This is the last of four stories I did for The Australian on why entrepreneurs are making their way to the United States’ Bay Area.
“It is a very good time to be Australian in America,” says Dr Catriona Wallace , the Sydney based founder of Flamingo Customer Experience. Despite that goodwill she and those who’ve made the move to the US have found the ways of doing business in the two countries can be quite different.
US decision making processes are one trap, Wallace observes. “Americans will say ‘yes, yes, yes then no’, whereas Australians will say ‘no, no, no then yes,’“ she told The Australian. “I had to learn that an enthusiastic “Yes” from an American is an expression of their interest and intention, not necessarily an action that can be followed through.”
Swinging for the fences
Casey Ellis, who relocated his Sydney security startup Bugcrowd to San Francisco in 2013, finds the scale of ambitions are a key difference between the two countries. “Americans are comfortable with those who swing for the fences whereas Australians aren’t.
“I had a million dollars committed already but people weren’t buying my execution because the way I was selling it was that I had it all figured out, which is what I’d been taught what to do in Australia – we’ve figured how to make sausage machine then the key to making more money is to build a bigger handle and crank out more sausages.”

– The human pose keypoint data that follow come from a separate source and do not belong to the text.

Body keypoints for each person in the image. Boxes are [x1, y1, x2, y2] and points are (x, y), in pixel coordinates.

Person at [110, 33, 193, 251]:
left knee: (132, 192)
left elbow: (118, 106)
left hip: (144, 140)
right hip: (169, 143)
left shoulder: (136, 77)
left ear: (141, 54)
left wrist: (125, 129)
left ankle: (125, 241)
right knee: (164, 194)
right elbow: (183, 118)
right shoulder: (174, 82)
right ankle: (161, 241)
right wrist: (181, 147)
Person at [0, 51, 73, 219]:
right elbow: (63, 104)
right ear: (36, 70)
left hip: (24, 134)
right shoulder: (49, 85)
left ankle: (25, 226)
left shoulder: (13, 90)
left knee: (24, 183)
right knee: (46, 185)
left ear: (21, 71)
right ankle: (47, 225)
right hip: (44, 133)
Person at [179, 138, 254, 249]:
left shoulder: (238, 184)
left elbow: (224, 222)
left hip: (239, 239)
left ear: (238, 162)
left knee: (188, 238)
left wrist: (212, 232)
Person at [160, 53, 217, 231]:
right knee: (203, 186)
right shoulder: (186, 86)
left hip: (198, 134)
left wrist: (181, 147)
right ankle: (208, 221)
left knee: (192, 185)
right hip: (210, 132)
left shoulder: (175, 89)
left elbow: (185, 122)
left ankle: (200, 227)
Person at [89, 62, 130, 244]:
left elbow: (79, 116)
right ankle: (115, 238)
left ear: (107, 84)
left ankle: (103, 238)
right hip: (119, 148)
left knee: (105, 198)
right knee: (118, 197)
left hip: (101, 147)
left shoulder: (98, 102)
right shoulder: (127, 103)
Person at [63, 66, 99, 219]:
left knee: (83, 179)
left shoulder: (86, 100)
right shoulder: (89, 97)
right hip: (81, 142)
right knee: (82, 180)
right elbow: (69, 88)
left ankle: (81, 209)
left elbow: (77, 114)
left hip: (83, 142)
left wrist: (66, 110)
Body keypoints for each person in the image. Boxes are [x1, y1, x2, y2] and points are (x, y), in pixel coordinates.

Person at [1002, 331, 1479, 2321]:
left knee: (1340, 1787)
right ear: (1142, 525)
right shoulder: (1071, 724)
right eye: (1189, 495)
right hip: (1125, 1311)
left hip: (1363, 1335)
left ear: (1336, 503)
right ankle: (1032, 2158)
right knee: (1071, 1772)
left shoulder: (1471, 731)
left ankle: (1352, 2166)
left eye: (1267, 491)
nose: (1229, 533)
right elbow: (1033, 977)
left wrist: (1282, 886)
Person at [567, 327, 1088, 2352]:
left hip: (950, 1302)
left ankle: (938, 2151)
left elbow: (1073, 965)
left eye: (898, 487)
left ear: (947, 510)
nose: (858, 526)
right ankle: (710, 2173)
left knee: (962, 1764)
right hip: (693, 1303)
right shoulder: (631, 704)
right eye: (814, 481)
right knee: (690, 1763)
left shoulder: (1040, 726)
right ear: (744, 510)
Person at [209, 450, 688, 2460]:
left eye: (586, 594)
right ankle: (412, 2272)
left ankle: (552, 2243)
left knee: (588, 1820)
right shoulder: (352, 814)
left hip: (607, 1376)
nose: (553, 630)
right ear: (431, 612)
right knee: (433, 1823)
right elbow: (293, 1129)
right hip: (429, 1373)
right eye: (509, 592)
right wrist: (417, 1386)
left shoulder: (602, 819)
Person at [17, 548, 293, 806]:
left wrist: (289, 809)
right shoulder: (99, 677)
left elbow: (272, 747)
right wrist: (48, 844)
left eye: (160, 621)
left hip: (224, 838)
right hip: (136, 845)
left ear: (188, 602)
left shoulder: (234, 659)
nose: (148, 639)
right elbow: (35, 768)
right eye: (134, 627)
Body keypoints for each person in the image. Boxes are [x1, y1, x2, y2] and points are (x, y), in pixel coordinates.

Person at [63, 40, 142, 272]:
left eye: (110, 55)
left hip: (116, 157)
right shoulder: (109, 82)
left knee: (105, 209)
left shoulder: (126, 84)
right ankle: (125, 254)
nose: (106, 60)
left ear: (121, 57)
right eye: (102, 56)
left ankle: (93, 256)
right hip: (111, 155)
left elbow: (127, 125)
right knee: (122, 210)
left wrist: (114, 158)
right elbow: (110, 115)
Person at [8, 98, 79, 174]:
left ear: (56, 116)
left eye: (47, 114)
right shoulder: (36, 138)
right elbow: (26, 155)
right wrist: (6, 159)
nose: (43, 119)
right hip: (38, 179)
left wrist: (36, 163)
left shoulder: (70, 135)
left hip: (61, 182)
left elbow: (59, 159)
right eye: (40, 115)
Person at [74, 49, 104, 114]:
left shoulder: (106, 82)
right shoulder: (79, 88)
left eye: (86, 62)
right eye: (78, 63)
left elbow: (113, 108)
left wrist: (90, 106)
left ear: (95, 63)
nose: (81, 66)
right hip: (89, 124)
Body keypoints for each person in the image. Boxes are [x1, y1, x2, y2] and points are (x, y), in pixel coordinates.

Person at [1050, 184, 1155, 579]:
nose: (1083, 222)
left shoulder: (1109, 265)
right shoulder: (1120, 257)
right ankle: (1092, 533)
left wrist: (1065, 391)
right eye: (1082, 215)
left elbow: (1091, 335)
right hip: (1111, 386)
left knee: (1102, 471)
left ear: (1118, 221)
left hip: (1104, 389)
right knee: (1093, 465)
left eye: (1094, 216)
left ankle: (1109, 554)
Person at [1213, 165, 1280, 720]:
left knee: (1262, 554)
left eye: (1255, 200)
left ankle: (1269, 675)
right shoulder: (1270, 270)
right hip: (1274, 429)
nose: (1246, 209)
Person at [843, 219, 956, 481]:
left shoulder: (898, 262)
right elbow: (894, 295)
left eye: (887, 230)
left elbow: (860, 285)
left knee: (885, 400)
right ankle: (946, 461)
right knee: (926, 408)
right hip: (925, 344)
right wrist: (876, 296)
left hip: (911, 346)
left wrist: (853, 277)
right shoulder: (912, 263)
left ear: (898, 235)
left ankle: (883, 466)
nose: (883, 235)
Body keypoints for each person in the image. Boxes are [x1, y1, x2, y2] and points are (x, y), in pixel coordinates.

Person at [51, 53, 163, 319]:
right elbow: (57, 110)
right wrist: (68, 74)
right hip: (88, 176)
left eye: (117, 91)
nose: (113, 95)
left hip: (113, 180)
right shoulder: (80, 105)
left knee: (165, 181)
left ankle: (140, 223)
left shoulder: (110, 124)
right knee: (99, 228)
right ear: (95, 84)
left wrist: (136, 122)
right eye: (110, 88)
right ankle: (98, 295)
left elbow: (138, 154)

The reality though is different in the United States warns Ellis. “If I’m pitching like that to VCs over here they’re like ‘we like what you’re doing but your vision is too small.’ I always had a big vision for Bugcrowd but I’d been taught not to put that at the front. In the US you put the vision first and the execution follows.”
Figuring out the differences
“I spent some time trying to figure out why it is different,” Ellis reflects. “If you think about it Australia is a country was formed by a bunch of people who were thrown out for stealing stuff, dropped on a rock and told to figure it out, so we’ve got this incredible culture of troubleshooting and innovation but we’ve also got this tall poppy syndrome of ‘don’t stick your head out too far.’ That’s a very strong cultural feature of Australians and how they interact.”
“If you bring that over to America you will fail because this country was formed by entrepreneurs who set out to find a new land,” Casey concludes. “It’s not about saying Aussies are meek, they’re not, but Americans are completely comfortable with swinging for the fences and Australia’s aren’t.”
Peter Grant of Safesite warns not to overplay the Paul Hogan persona. “Coming from Australia is a novelty but you can’t play the dinky di Aussie card, you have display professionalism and represent you are serious about being a US company and serving the US environment,” he told The Australian. “Americans are a lot more accepting of risk and have a fear of missing out on the next big thing.”
“The country is founded upon going out and doing your own thing and being a maverick, so they are a lot more accepting of risk and have a bit more of a fear about missing out on the next big thing, “ Grant explains. “We’ve developed a strategy of saying ‘we’re working on this, this is going to happen and we’re talking to your competitors.’ That seems to work.”
Watching the clock
One respect where Australians’ laid back attitudes come unstuck is in time keeping warns Flamingo’s Wallace, “Americans are super punctual. Conference calls typically start 5 mins before the hour rather than 10 minutes after as it would in Australia. Meetings finish at quarter before the hour so people can get to the next meeting 5 minutes early.”
“If people are delayed and get to a meeting a few minutes late they will apologise profusely for several minutes and then apologise again at the end of the meeting. American’s will warn of the need to finish a meeting at a certain time by saying, “I have a hard stop at quarter before”
Another difference is the sense of humour, Dr Wallace warns. “Americans typically are not funny in business as we Australians are. There is not much joking in meetings. I once used the enormously funny expression of, ‘That customer experience would have been like having a hot chicken blood enema!’.”
“Instead of this being outrageously funny I was surrounded by a group of 10 executives whose mouths hung open in shock that I had just said something like that. The meeting tanked from there on….”
“All this being said, the American business community love Australians,” Wallace concludes. “They find us hard working, great at relationships, good at navigating politics, honest, authentic and transparent. In some ways they aspire to be more like us. We cut through the bollocks – although they don’t understand that word – or bullshit and get things done. Americans like that. We are generous. They like that too.”